While at the Fidget Farm, Grace wrote the songs for Dreams, the second of four solo albums, none of which sold very well. About these albums, she wrote, “My solo albums were each like a half-finished puzzle; they represented only the beginning of a full picture. Simply put, they were inadequate and incomplete.”
By the middle 1980s, Jefferson Starship became Starship, and only Grace Slick was left from the old Jefferson Airplane. This new group relied primarily on material from other songwriters who wrote such Top 40 hits as “Nothing’s Gonna Stop Us Now,” “We Built This City,” and “Sara.” All of these were pop tunes; the acid rock was long gone. At this point, Grace called herself “sober, smiling and selling out.”
In 1987, Skip Johnson left Grace for a much younger woman. But they all continued going to the same AA meetings! However, Grace and Skip kept living together for another six years.
At the end of the 1980s, the original members of the Jefferson Airplane reunited for a tour. Only drummer Spencer Dryden didn’t go because of illness. Mellow now, everybody got along and didn’t do drugs or get busted. Grace noted, “Did we scream about government stupidity? No. Too lazy? Too old? Too numb? Or just defeated? Who knows? We were a nifty little rehash that reminded boomers of how it sounded when they didn’t have to take Metamucil to get it out and get it on.”
By 1990 Grace Slick’s singing career was mostly over. Instead, she played “Butt Bongo” on The Howard Stern Show. She wrote, “I just like Howard and thought it would be an amusing experience.”

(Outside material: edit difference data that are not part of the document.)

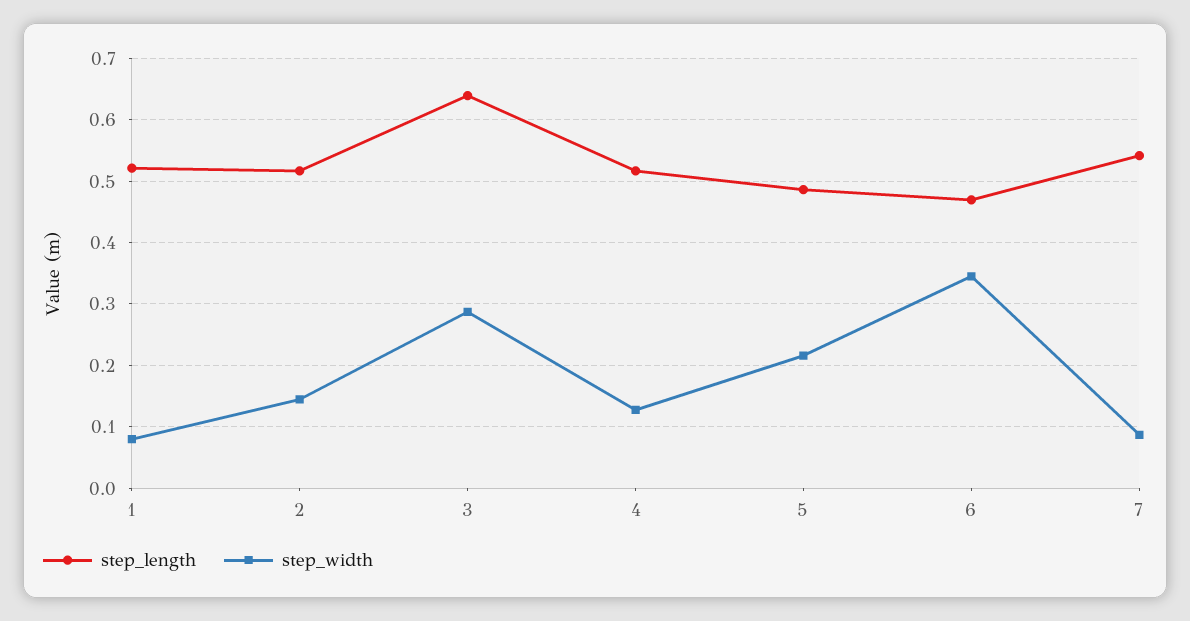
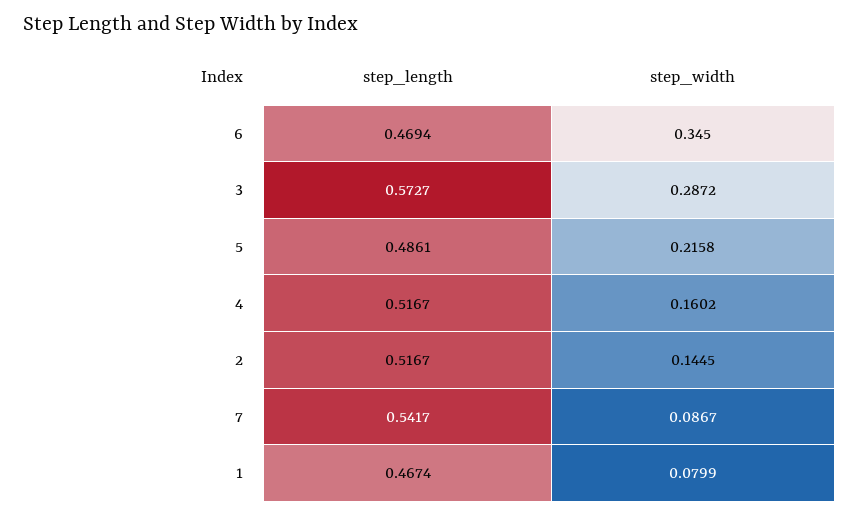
  {
    "step_length": {
-     "1": 0.52,
+     "1": 0.4674,
      "2": 0.5167,
-     "3": 0.64,
+     "3": 0.5727,
      "4": 0.5167,
      "5": 0.4861,
      "6": 0.4694,
      "7": 0.5417
    },
    "step_width": {
      "1": 0.0799,
      "2": 0.1445,
      "3": 0.2872,
-     "4": 0.13,
+     "4": 0.1602,
      "5": 0.2158,
      "6": 0.345,
      "7": 0.0867
    }
  }

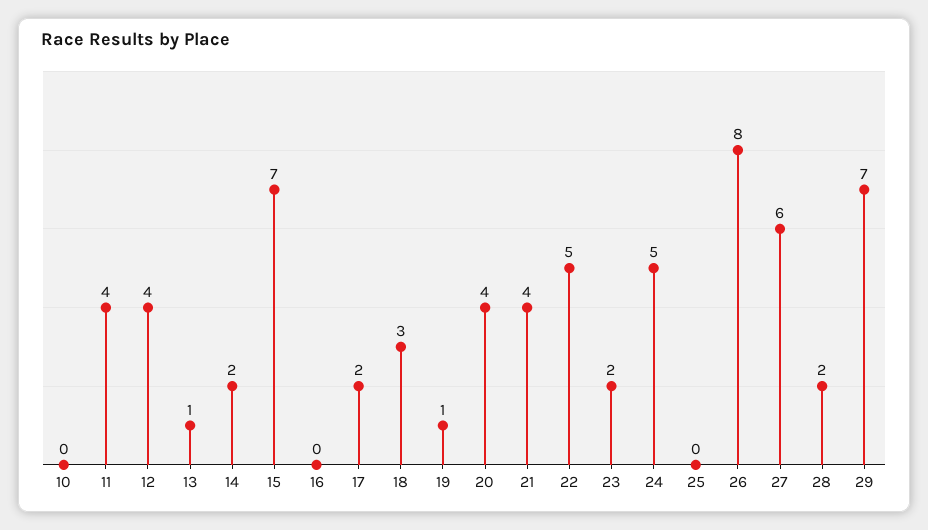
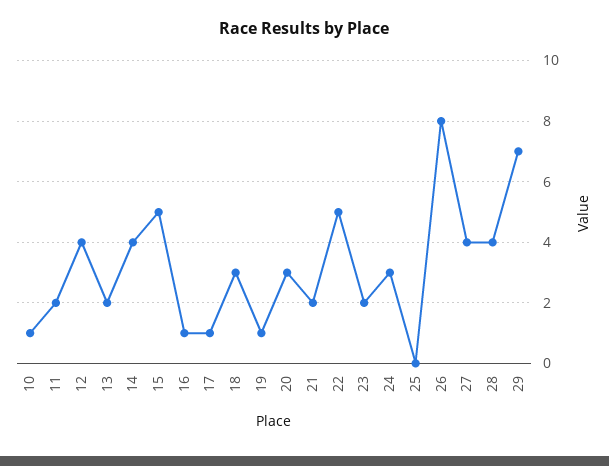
  {
-   "10": 0,
+   "10": 1,
-   "11": 4,
+   "11": 2,
    "12": 4,
-   "13": 1,
+   "13": 2,
-   "14": 2,
+   "14": 4,
-   "15": 7,
+   "15": 5,
-   "16": 0,
+   "16": 1,
-   "17": 2,
+   "17": 1,
    "18": 3,
    "19": 1,
-   "20": 4,
+   "20": 3,
-   "21": 4,
+   "21": 2,
    "22": 5,
    "23": 2,
-   "24": 5,
+   "24": 3,
    "25": 0,
    "26": 8,
-   "27": 6,
+   "27": 4,
-   "28": 2,
+   "28": 4,
    "29": 7
  }

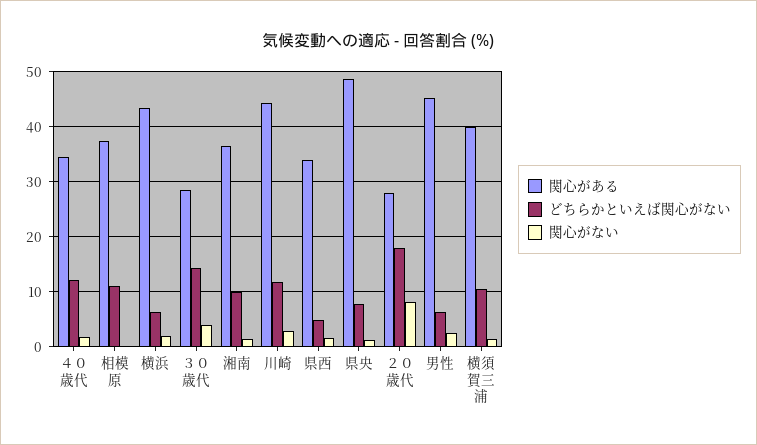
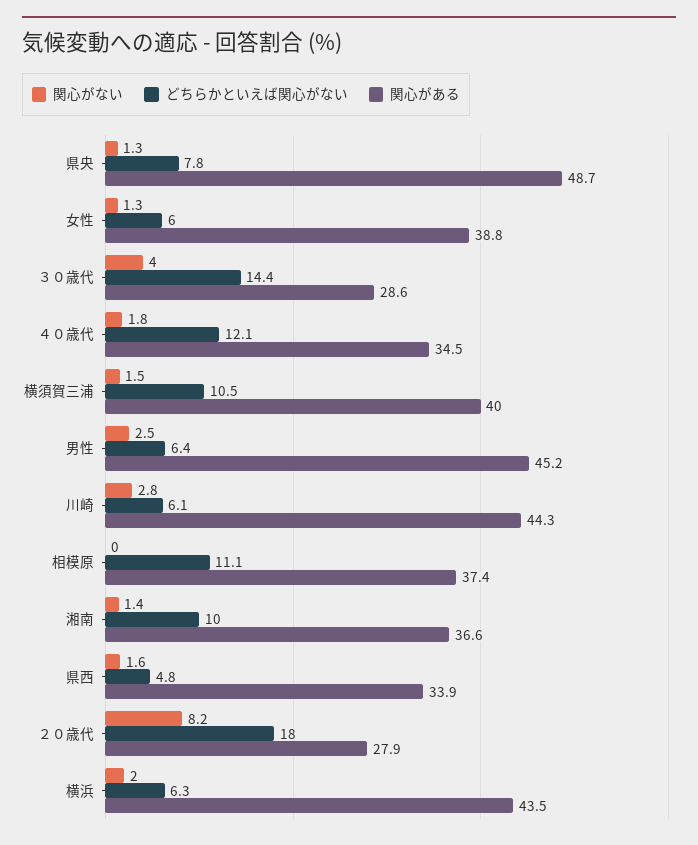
  {
    "関心がある": {
      "４０歳代": 34.5,
      "相模原": 37.4,
      "横浜": 43.5,
      "３０歳代": 28.6,
      "湘南": 36.6,
      "川崎": 44.3,
      "県西": 33.9,
      "県央": 48.7,
      "２０歳代": 27.9,
      "男性": 45.2,
-     "横須賀三浦": 40
+     "横須賀三浦": 40,
+     "女性": 38.8
    },
    "どちらかといえば関心がない": {
      "４０歳代": 12.1,
      "相模原": 11.1,
      "横浜": 6.3,
      "３０歳代": 14.4,
      "湘南": 10,
-     "川崎": 12,
+     "川崎": 6.1,
      "県西": 4.8,
      "県央": 7.8,
      "２０歳代": 18,
      "男性": 6.4,
-     "横須賀三浦": 10.5
+     "横須賀三浦": 10.5,
+     "女性": 6
    },
    "関心がない": {
      "４０歳代": 1.8,
      "相模原": 0,
      "横浜": 2,
      "３０歳代": 4,
      "湘南": 1.4,
      "川崎": 2.8,
      "県西": 1.6,
      "県央": 1.3,
      "２０歳代": 8.2,
      "男性": 2.5,
-     "横須賀三浦": 1.5
+     "横須賀三浦": 1.5,
+     "女性": 1.3
    }
  }

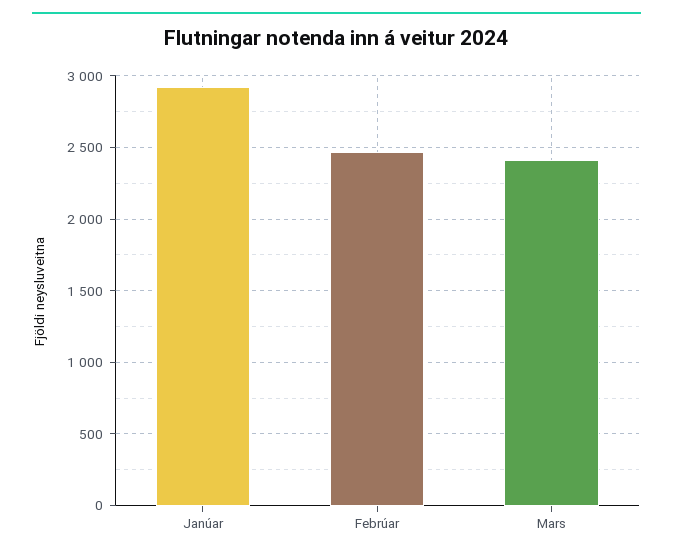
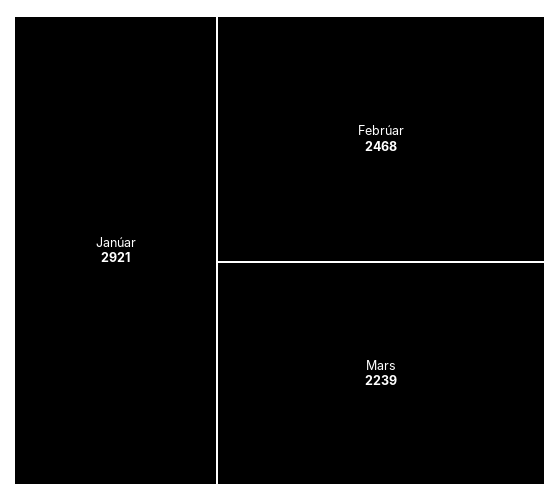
  {
    "Janúar": 2921,
    "Febrúar": 2468,
-   "Mars": 2400
+   "Mars": 2239
  }

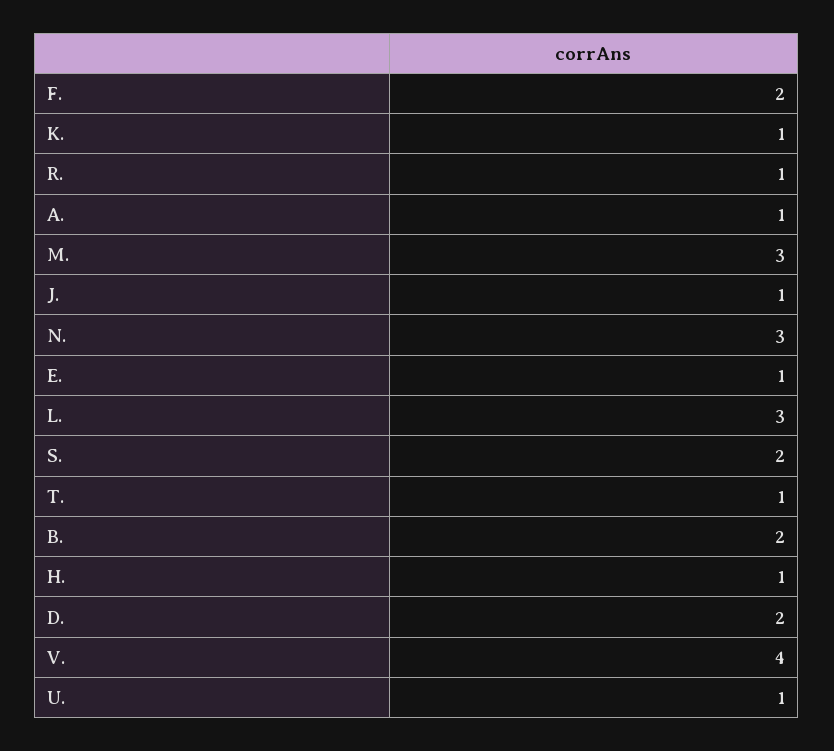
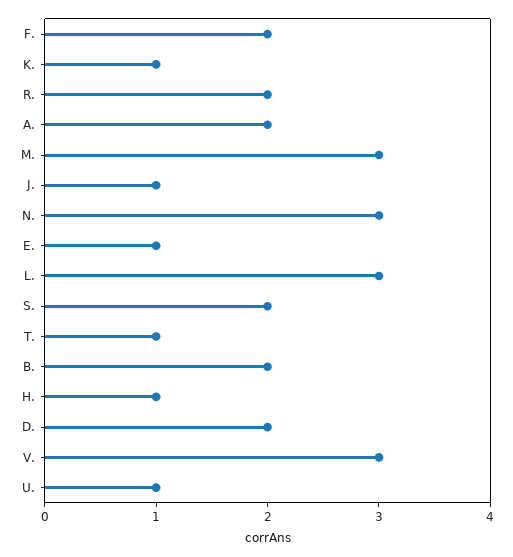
  {
    "F.": 2,
    "K.": 1,
-   "R.": 1,
+   "R.": 2,
-   "A.": 1,
+   "A.": 2,
    "M.": 3,
    "J.": 1,
    "N.": 3,
    "E.": 1,
    "L.": 3,
    "S.": 2,
    "T.": 1,
    "B.": 2,
    "H.": 1,
    "D.": 2,
-   "V.": 4,
+   "V.": 3,
    "U.": 1
  }

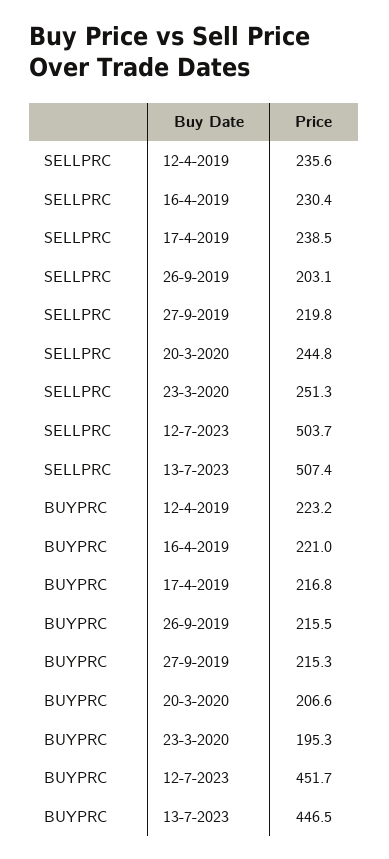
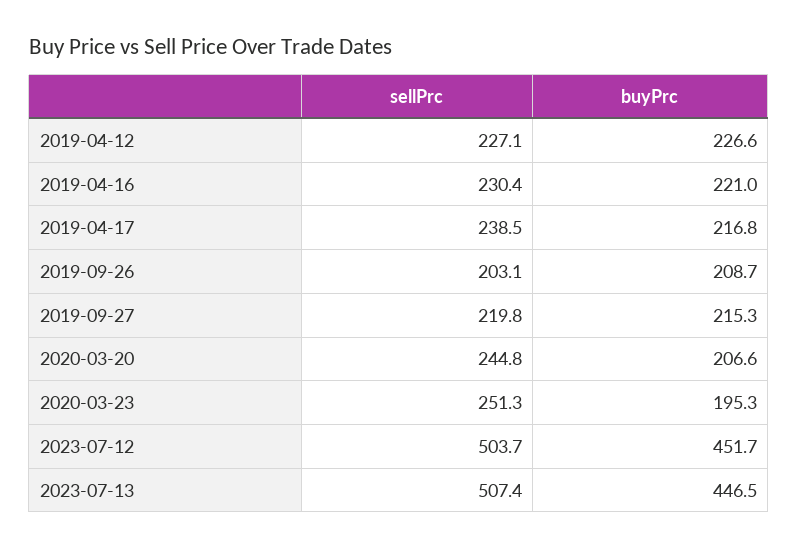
  {
    "SELLPRC": {
-     "12-4-2019": 235.6,
+     "12-4-2019": 227.1,
      "16-4-2019": 230.4,
      "17-4-2019": 238.5,
      "26-9-2019": 203.1,
      "27-9-2019": 219.8,
      "20-3-2020": 244.8,
      "23-3-2020": 251.3,
      "12-7-2023": 503.7,
      "13-7-2023": 507.4
    },
    "BUYPRC": {
-     "12-4-2019": 223.2,
+     "12-4-2019": 226.6,
      "16-4-2019": 221,
      "17-4-2019": 216.8,
-     "26-9-2019": 215.5,
+     "26-9-2019": 208.7,
      "27-9-2019": 215.3,
      "20-3-2020": 206.6,
      "23-3-2020": 195.3,
      "12-7-2023": 451.7,
      "13-7-2023": 446.5
    }
  }

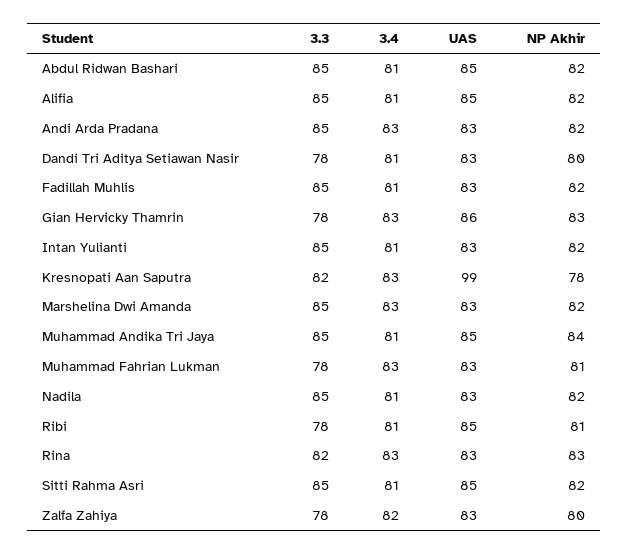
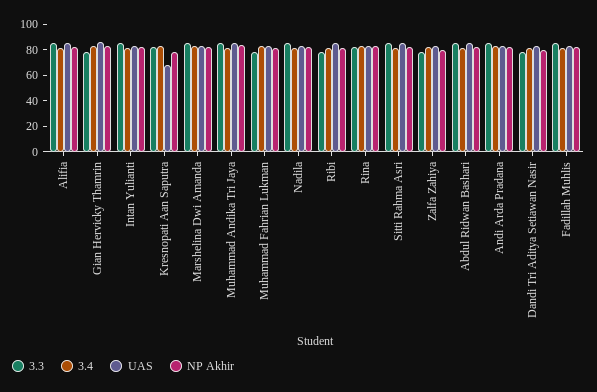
  {
    "3.3": {
      "Abdul Ridwan Bashari": 85,
      "Alifia": 85,
      "Andi Arda Pradana": 85,
      "Dandi Tri Aditya Setiawan Nasir": 78,
      "Fadillah Muhlis": 85,
      "Gian Hervicky Thamrin": 78,
      "Intan Yulianti": 85,
      "Kresnopati Aan Saputra": 82,
      "Marshelina Dwi Amanda": 85,
      "Muhammad Andika Tri Jaya": 85,
      "Muhammad Fahrian Lukman": 78,
      "Nadila": 85,
      "Ribi": 78,
      "Rina": 82,
      "Sitti Rahma Asri": 85,
      "Zalfa Zahiya": 78
    },
    "3.4": {
      "Abdul Ridwan Bashari": 81,
      "Alifia": 81,
      "Andi Arda Pradana": 83,
      "Dandi Tri Aditya Setiawan Nasir": 81,
      "Fadillah Muhlis": 81,
      "Gian Hervicky Thamrin": 83,
      "Intan Yulianti": 81,
      "Kresnopati Aan Saputra": 83,
      "Marshelina Dwi Amanda": 83,
      "Muhammad Andika Tri Jaya": 81,
      "Muhammad Fahrian Lukman": 83,
      "Nadila": 81,
      "Ribi": 81,
      "Rina": 83,
      "Sitti Rahma Asri": 81,
      "Zalfa Zahiya": 82
    },
    "UAS": {
      "Abdul Ridwan Bashari": 85,
      "Alifia": 85,
      "Andi Arda Pradana": 83,
      "Dandi Tri Aditya Setiawan Nasir": 83,
      "Fadillah Muhlis": 83,
      "Gian Hervicky Thamrin": 86,
      "Intan Yulianti": 83,
-     "Kresnopati Aan Saputra": 99,
+     "Kresnopati Aan Saputra": 70,
      "Marshelina Dwi Amanda": 83,
      "Muhammad Andika Tri Jaya": 85,
      "Muhammad Fahrian Lukman": 83,
      "Nadila": 83,
      "Ribi": 85,
      "Rina": 83,
      "Sitti Rahma Asri": 85,
      "Zalfa Zahiya": 83
    },
    "NP Akhir": {
      "Abdul Ridwan Bashari": 82,
      "Alifia": 82,
      "Andi Arda Pradana": 82,
      "Dandi Tri Aditya Setiawan Nasir": 80,
      "Fadillah Muhlis": 82,
      "Gian Hervicky Thamrin": 83,
      "Intan Yulianti": 82,
      "Kresnopati Aan Saputra": 78,
      "Marshelina Dwi Amanda": 82,
      "Muhammad Andika Tri Jaya": 84,
      "Muhammad Fahrian Lukman": 81,
      "Nadila": 82,
      "Ribi": 81,
      "Rina": 83,
      "Sitti Rahma Asri": 82,
      "Zalfa Zahiya": 80
    }
  }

Perhaps the reason Grace quit performing in bands is because she thinks old people shouldn’t perform rock ‘n’ roll, especially hard rock. No gramps with amps for Grace Slick. Be that as it may, Grace occasionally performed with a reconstituted version of Jefferson Starship in the 1990s. She also did a little studio work.
These days, Grace draws and paints. Examples of her work can be found in her autobiography as well as on the Internet.
At the end of her book, she concluded, “Will I go back into the music business? Not unless Mark Isham (musician/composer) calls up and says he has a title track that requires a singer with the vocal range of a four-ton frog.”
Grace Slick is now in her seventies!